The German automaker stated, “Given the multiple uncertainties facing the automotive industry, the BMW group is currently reviewing the timing for reintroducing battery-electric Mini production in Oxford.”
Automobile manufacturers have been urging the UK government to relax its electric vehicle targets, which mandate that a certain percentage of each company’s annual sales must be zero-emission vehicles. These targets are set to increase from 28 percent this year to 80 percent by 2030, with companies facing fines of £15,000 for each non-compliant vehicle.
While sales of electric vehicles (EVs) are on the rise in the UK, they remain below the official targets, leading carmakers like Nissan to caution that UK jobs could be jeopardized unless the government adjusts its EV sales policies.
According to the original plan announced in 2023, BMW had intended to produce two new electric models, the three-door Mini Cooper and the smaller Mini Aceman, at the Cowley site. This move was expected to provide a lifeline to the plant by reducing its dependence on petrol cars, which the German company aims to phase out by 2030.
These two models, developed in collaboration with China’s Great Wall Motor, are currently manufactured in China and sold in the European Union. Consequently, they have been affected by higher tariffs imposed by Brussels on Chinese EV imports in October.
The Society of Motor Manufacturers and Traders reported a 1.3 percent decline in new Mini car registrations in the UK last year, totaling 46,975 vehicles. Meanwhile, data from Schmidt Automotive Research indicated a 4.9 percent increase in 2024 registrations of electric Mini cars in western Europe, including the UK, reaching 36,932 vehicles.
The UK government recently concluded its fast-track consultation with the automotive industry, seeking ways to enhance flexibility within the scheme to allow manufacturers more leeway.
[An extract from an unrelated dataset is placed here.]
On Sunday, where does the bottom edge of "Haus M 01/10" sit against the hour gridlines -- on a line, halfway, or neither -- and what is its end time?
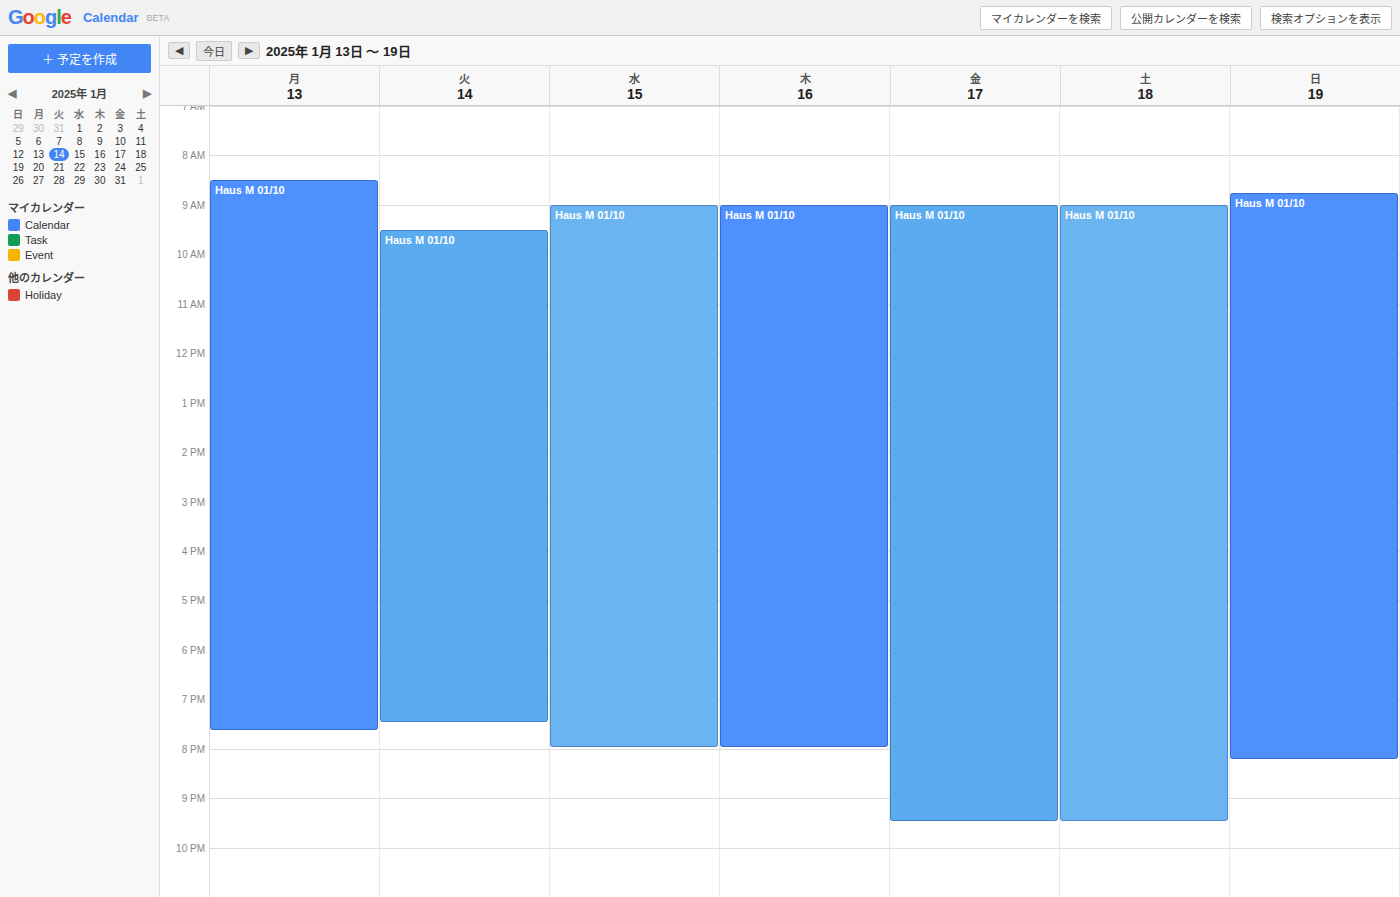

The Department for Transport stated, “We recognise the global challenges car manufacturers face and have listened to their concerns … while also protecting jobs.”
Following the consultation’s completion, Ford UK boss Lisa Brankin called for purchase incentives and additional government support, warning that the “adoption of electric vehicles isn’t happening fast enough.” The American company announced 800 job cuts in the UK last year, citing slower than expected EV sales.